— RECORDS TO USE —
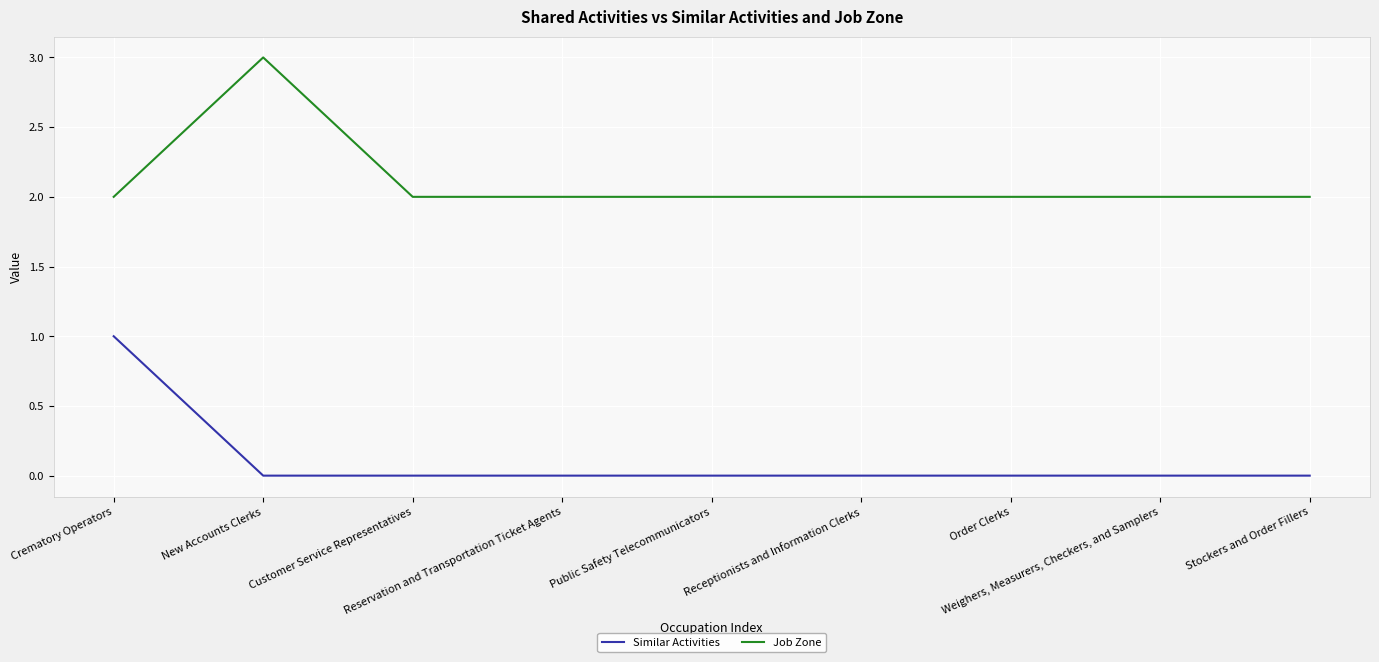

The Job Zone series shows 4 at Order Clerks. True or false?

False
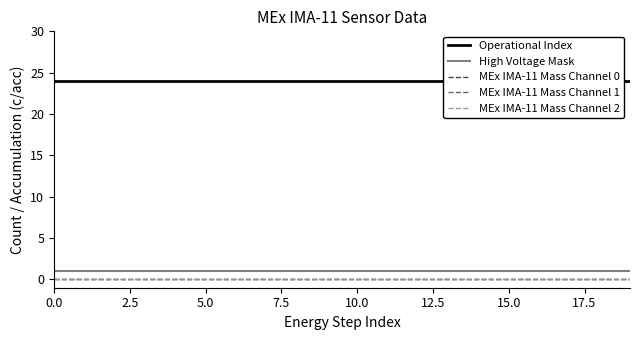

Reading left to right, what are all the values shown in this chart?

Operational Index: 24	24	24	24	24	24	24	24	24	24	24	24	24	24	24	24	24	24	24	24
High Voltage Mask: 1	1	1	1	1	1	1	1	1	1	1	1	1	1	1	1	1	1	1	1
MEx IMA-11 Mass Channel 0: 0	0	0	0	0	0	0	0	0	0	0	0	0	0	0	0	0	0	0	0
MEx IMA-11 Mass Channel 1: 0	0	0	0	0	0	0	0	0	0	0	0	0	0	0	0	0	0	0	0
MEx IMA-11 Mass Channel 2: 0	0	0	0	0	0	0	0	0	0	0	0	0	0	0	0	0	0	0	0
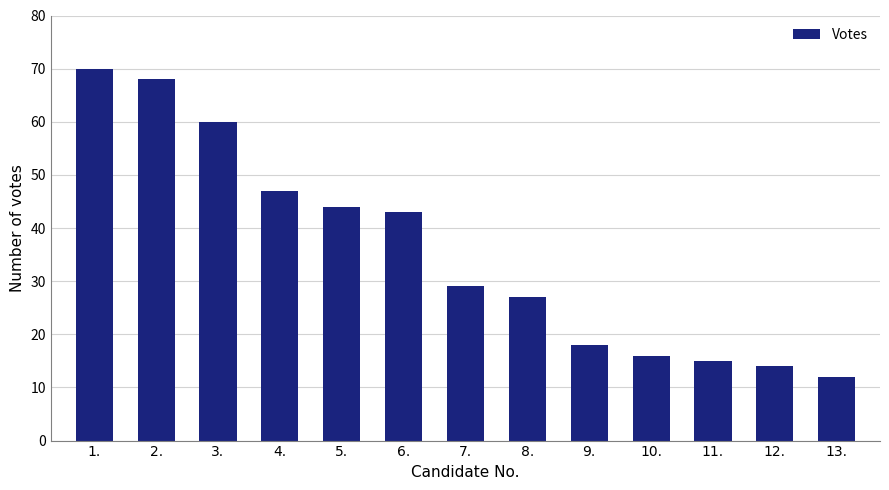

List the labels in order of value, smallest first.

13., 12., 11., 10., 9., 8., 7., 6., 5., 4., 3., 2., 1.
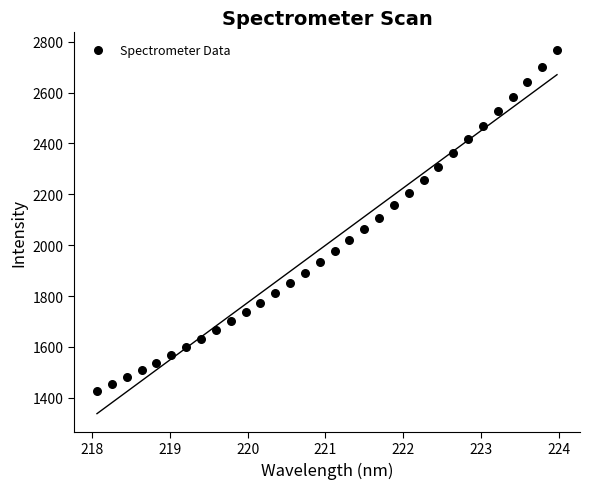

What is the range of Y values (max minus min)?

1339.3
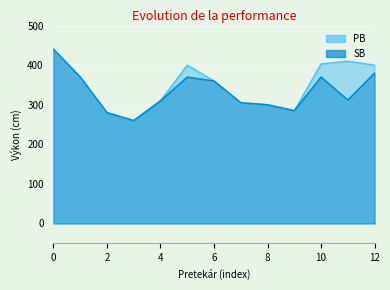

What is the minimum value for SB?

260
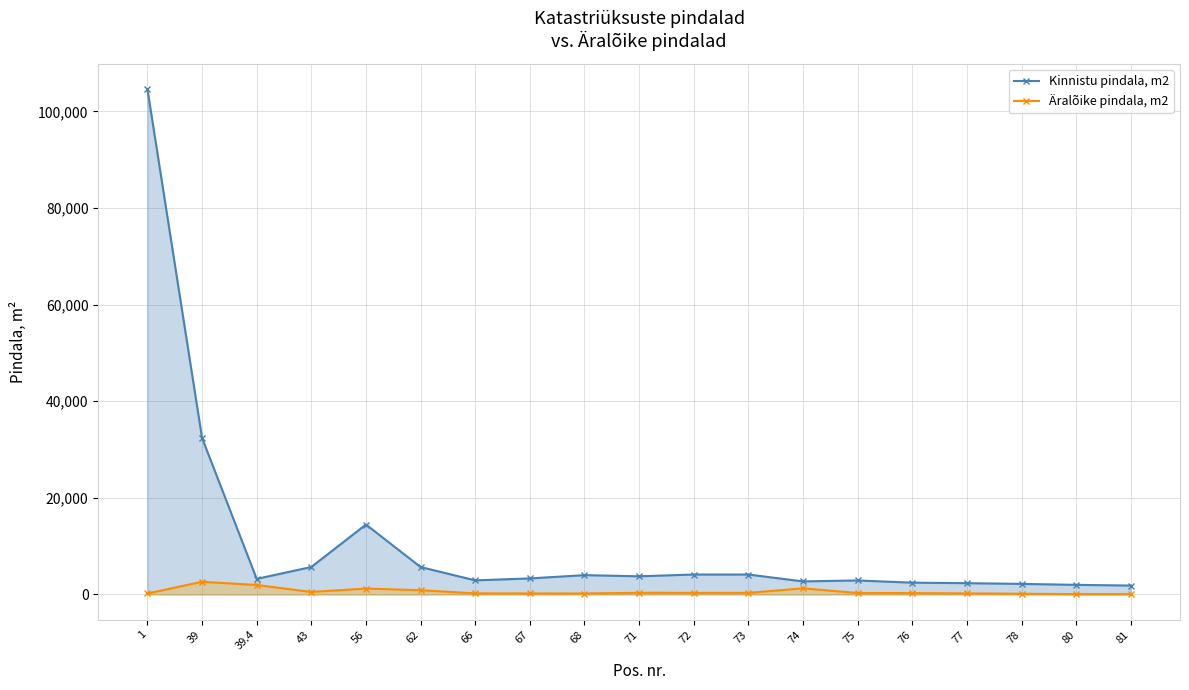

True or false: Kinnistu pindala, m2 and Äralõike pindala, m2 cross at least once.

False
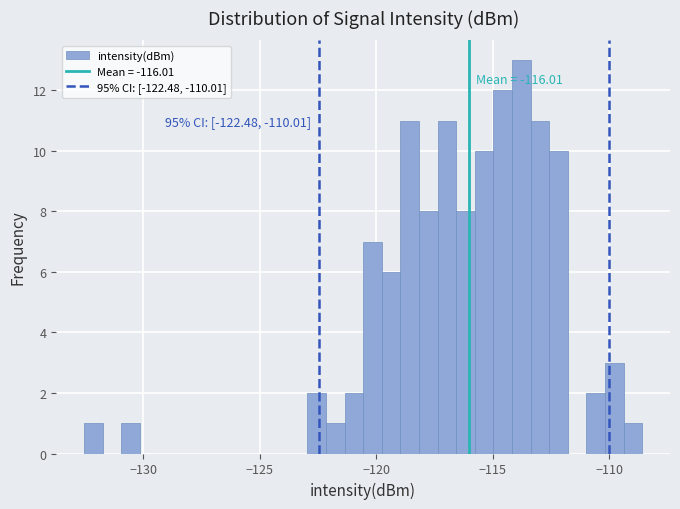

Read against the x-axis, roughly where is the centre of the tallest bar?

-114.0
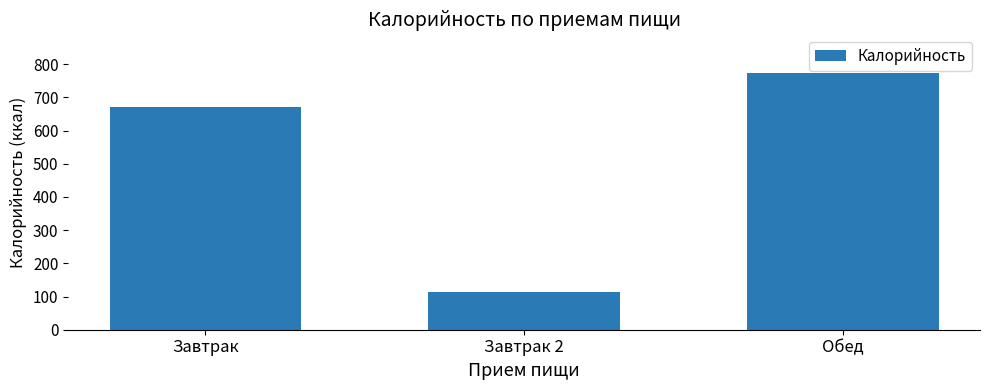

Rank the categories by value from lowest to highest.

Завтрак 2, Завтрак, Обед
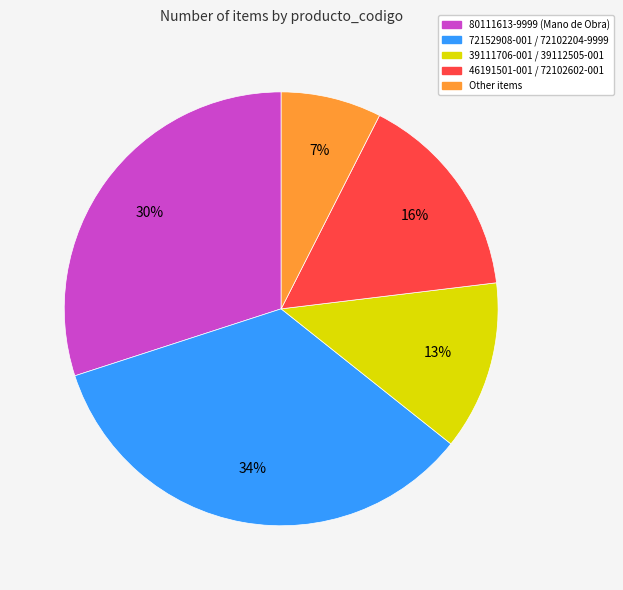

Is 72152908-001 / 72102204-9999 the majority of the pie?

No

— WORK INSTRUCTIONS —
Filter the items above, keeping every line that contains the word "Mass". Match it case-sensitively.

— RESULT OF THIS EXERCISE —
MEx IMA-11 Mass Channel 0: 0	0	0	0	0	0	0	0	0	0	0	0	0	0	0	0	0	0	0	0
MEx IMA-11 Mass Channel 1: 0	0	0	0	0	0	0	0	0	0	0	0	0	0	0	0	0	0	0	0
MEx IMA-11 Mass Channel 2: 0	0	0	0	0	0	0	0	0	0	0	0	0	0	0	0	0	0	0	0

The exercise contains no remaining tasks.